Ancient texts draw researchers

Peter Zilberg, a PhD student from the Hebrew University of Jerusalem, holds a 2500 year old clay...
Peter Zilberg, a PhD student from the Hebrew University of Jerusalem, holds a 2500 year old clay tablet whose cuneiform writings offer a ''unique'' combination of medical prescription and exorcist incantation. Photo by Gregor Richardson.
An ancient inscription, meant to be read aloud by an exorcist to drive away a demon, is attracting international scholarly attention at the Otago Museum.

Two Israeli researchers have been visiting the museum this week to study the inscription, part of a ''unique'' 2500 year old medical text, amid growing international interest in the museum's extensive collection of cuneiform writings.

The museum has about 150 cuneiform tablets and inscriptions, the largest known collection of its kind in the southern hemisphere.

The PhD student researchers, Peter Zilberg and Anna Perdibon, are from the Hebrew University of Jerusalem, and the medical text includes an incantation to ward off a demon called Lamastu.

This demon was believed to attack women in childbirth and newborn babies.

Mr Zilberg said many cuneiform tablets provided medical information on dealing with different illnesses.

But the comprehensive nature of the cuneiform information provided on the Otago Museum medical text made it unique, he added.

On one side of the clay tablet is an incantation, apparently meant to be read aloud and, on the other, is a ''prescription'' for a related herbal medication.

With his PhD supervisor, Prof Wayne Horowitz, a previous visitor to the museum, Mr Zilberg has finished a preliminary translation of this piece, from an ancient land now part of modern Iraq. Mr Zilberg was moved by such ancient objects.

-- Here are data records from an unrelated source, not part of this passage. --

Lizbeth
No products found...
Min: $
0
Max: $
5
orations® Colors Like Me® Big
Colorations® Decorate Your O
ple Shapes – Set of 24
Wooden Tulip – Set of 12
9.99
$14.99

''It's like a flashlight on something that happened in the past.''

The researchers have also been examining another ancient cuneiform text at the museum, of about 200 lines, on a 2600 year old clay cylinder.

They have identified this as a royal inscription from the reign of King Nebuchadnezzar, related to building activities in his capital, Babylon.

Cuneiform was used throughout the Ancient Near East from before 3000BC until the first or second century AD.